KuafuDet    
Automated poisoning attacks and defenses in malware detection systems: An adversarial machine learning approach

Overview

Today, sophisticated attackers can adapt by maximally sabotaging machine-learning classifiers via polluting training data, rendering most recent machine learning-based malware detection tools (such as Drebin and DroidAPIMiner) ineffective.

We explore the feasibility of constructing crafted malware samples; examine how machine-learning classifiers can be misled under three different threat models; then conclude that injecting carefully crafted data into training data can significantly reduce detection accuracy.

We propose KuafuDet, a two-phase learning enhancing approach that learns mobile malware by adversarial detection. KuafuDet includes an offline training phase that selects and extracts features from the training set, and an online detection phase that utilizes the classifier trained by the first phase.

To further address the adversarial environment, these two phases are intertwined through a self-adaptive learning scheme, wherein an automated camouflage detector is introduced to filter the suspicious false negatives and feed them back into the training phase. We finally show KuafuDet significantly reduces false negatives and boosts the detection accuracy by at least 15%.
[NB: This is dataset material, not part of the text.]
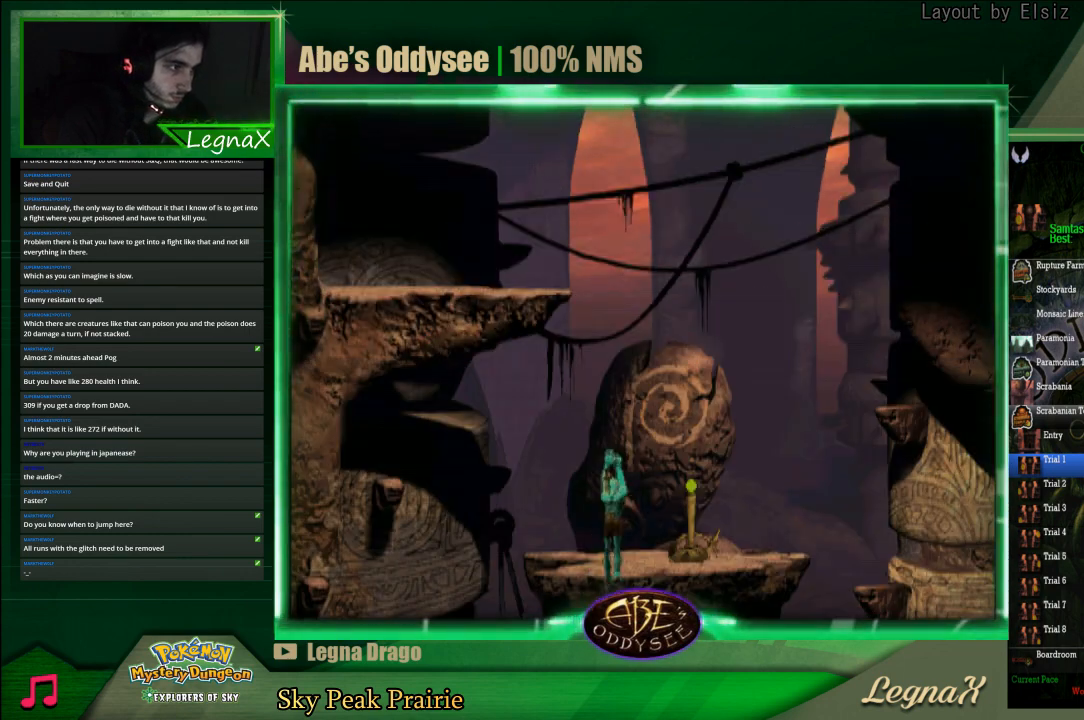
{"buttons": [], "left_stick": "center", "events": []}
Contact: ecnuchensen AT gmail.com


Publication

Automated poisoning attacks and defenses in malware detection systems: An adversarial machine learning approach

Sen Chen, Minhui Xue, Lingling Fan, Shuang Hao, Lihua Xu, Haojin Zhu and Bo Li   Elsevier Computer & Security (accepted)


Policy

We make the malicious Android applications used in the paper as well as our experiments results publicly availale to other researchers.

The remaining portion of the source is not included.